==== SUPPLIED MATERIAL

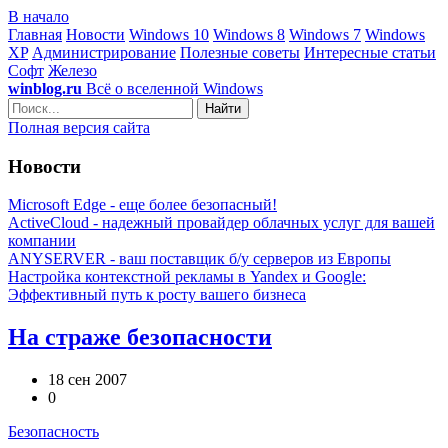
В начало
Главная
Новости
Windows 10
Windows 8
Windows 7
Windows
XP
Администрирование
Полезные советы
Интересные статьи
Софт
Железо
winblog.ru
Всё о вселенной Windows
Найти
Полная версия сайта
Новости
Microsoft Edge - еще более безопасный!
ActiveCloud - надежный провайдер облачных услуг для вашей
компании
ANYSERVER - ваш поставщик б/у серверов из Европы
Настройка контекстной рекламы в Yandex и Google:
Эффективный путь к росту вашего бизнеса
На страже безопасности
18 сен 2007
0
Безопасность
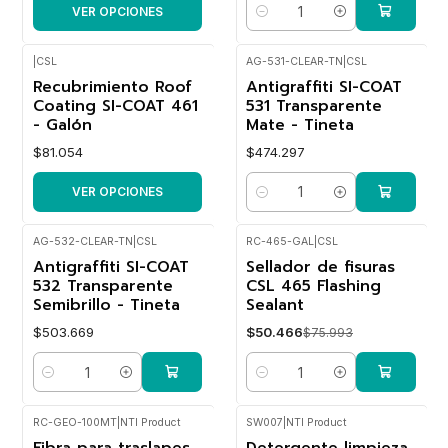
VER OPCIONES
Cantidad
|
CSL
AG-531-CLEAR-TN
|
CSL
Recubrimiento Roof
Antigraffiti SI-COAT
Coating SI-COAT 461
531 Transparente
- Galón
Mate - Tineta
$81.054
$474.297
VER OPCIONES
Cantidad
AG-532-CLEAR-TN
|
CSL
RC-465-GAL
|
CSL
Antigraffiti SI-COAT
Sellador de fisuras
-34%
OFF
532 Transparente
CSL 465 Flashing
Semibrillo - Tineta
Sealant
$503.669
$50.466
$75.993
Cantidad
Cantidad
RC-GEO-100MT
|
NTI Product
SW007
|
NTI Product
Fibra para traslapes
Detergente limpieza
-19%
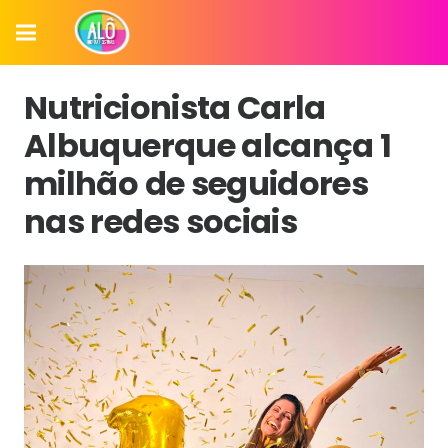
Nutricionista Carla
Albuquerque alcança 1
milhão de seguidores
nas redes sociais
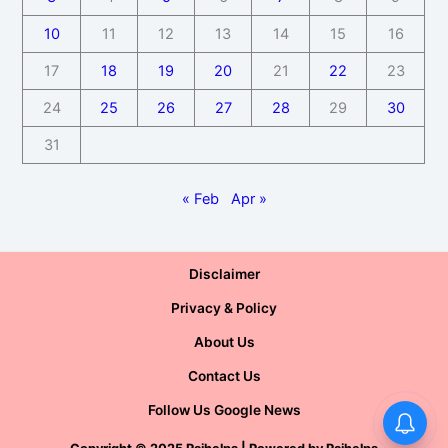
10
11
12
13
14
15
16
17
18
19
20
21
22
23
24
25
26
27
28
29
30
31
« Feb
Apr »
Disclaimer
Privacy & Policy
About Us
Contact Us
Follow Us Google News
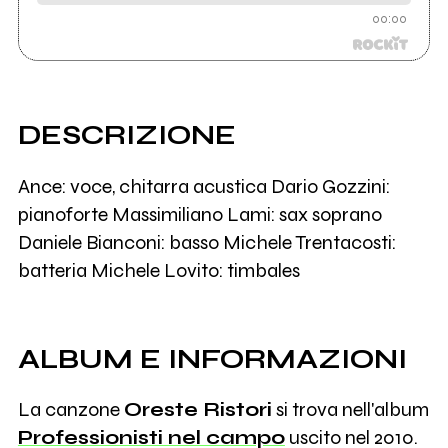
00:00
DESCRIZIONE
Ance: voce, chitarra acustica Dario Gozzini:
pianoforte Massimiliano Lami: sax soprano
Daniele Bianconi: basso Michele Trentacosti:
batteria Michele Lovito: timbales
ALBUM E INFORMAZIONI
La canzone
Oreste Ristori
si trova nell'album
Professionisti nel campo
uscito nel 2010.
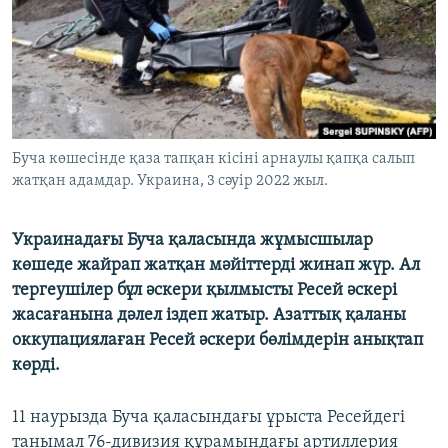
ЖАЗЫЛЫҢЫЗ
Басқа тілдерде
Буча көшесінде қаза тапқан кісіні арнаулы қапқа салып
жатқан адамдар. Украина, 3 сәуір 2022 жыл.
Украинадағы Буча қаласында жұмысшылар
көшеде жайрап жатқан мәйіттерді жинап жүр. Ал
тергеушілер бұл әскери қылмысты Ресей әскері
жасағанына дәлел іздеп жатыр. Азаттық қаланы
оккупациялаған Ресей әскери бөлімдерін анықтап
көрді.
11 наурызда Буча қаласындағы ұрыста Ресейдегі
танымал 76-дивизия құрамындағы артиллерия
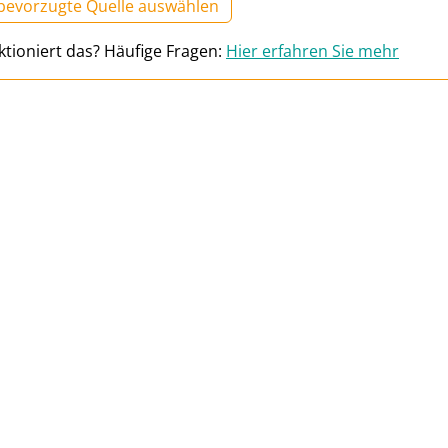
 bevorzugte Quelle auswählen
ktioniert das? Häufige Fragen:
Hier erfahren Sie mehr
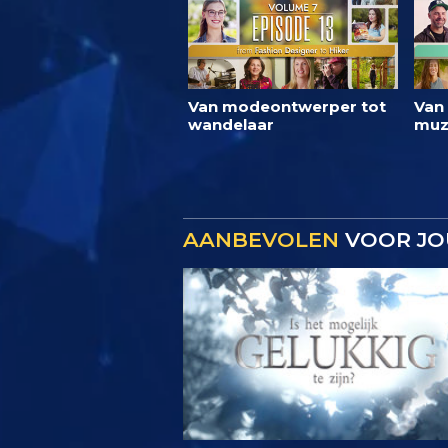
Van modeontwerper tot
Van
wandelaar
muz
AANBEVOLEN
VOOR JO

========
==== SUPPLIED MATERIAL

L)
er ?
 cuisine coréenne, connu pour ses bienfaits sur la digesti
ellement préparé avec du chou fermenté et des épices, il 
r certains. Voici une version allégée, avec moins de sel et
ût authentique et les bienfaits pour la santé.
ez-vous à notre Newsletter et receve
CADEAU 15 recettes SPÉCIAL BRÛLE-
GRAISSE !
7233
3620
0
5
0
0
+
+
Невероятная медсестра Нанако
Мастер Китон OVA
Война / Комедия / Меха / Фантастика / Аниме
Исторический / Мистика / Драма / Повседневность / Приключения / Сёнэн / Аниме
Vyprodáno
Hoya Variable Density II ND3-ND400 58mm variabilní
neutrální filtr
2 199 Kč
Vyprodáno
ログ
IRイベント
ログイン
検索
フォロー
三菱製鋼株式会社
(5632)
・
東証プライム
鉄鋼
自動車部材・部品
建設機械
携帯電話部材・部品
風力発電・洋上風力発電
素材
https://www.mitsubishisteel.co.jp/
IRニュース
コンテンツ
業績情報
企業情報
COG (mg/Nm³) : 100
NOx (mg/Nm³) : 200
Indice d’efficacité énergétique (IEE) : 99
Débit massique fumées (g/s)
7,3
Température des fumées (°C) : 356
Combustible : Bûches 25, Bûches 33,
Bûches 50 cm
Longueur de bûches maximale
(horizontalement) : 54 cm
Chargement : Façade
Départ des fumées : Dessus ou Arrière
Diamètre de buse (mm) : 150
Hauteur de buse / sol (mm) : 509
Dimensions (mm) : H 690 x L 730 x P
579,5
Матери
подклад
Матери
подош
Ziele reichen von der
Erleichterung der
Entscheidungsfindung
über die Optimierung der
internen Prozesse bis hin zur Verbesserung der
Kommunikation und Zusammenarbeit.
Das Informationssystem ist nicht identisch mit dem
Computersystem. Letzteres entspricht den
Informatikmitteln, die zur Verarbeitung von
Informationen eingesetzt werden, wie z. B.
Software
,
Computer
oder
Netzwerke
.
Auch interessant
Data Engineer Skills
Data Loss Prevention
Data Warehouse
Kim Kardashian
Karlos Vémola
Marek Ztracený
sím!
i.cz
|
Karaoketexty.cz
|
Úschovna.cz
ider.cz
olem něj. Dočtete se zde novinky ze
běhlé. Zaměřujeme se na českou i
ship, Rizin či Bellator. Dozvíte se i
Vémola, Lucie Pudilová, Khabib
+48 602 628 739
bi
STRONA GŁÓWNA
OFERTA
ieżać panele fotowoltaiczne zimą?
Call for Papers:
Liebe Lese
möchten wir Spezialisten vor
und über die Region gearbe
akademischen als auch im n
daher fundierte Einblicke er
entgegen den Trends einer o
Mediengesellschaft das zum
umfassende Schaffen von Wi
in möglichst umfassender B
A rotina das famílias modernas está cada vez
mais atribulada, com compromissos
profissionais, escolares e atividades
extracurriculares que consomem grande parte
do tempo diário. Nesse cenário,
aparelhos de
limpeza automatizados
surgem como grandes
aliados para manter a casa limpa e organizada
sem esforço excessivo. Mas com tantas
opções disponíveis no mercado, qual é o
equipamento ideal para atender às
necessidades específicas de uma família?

========

WHAT THE TASK REQUIRES
Change "chitarra acustica" to "chitarra elettrica" in the lines starting with the line with "Nutricionista Carla" and going on through the line with "uscito nel 2010.", and write those lines out with nothing else altered. Leave the pictures out of the answer.

REPLY
Nutricionista Carla
Albuquerque alcança 1
milhão de seguidores
nas redes sociais
10
11
12
13
14
15
16
17
18
19
20
21
22
23
24
25
26
27
28
29
30
31
« Feb
Apr »
Disclaimer
Privacy & Policy
About Us
Contact Us
Follow Us Google News
00:00
DESCRIZIONE
Ance: voce, chitarra elettrica Dario Gozzini:
pianoforte Massimiliano Lami: sax soprano
Daniele Bianconi: basso Michele Trentacosti:
batteria Michele Lovito: timbales
ALBUM E INFORMAZIONI
La canzone
Oreste Ristori
si trova nell'album
Professionisti nel campo
uscito nel 2010.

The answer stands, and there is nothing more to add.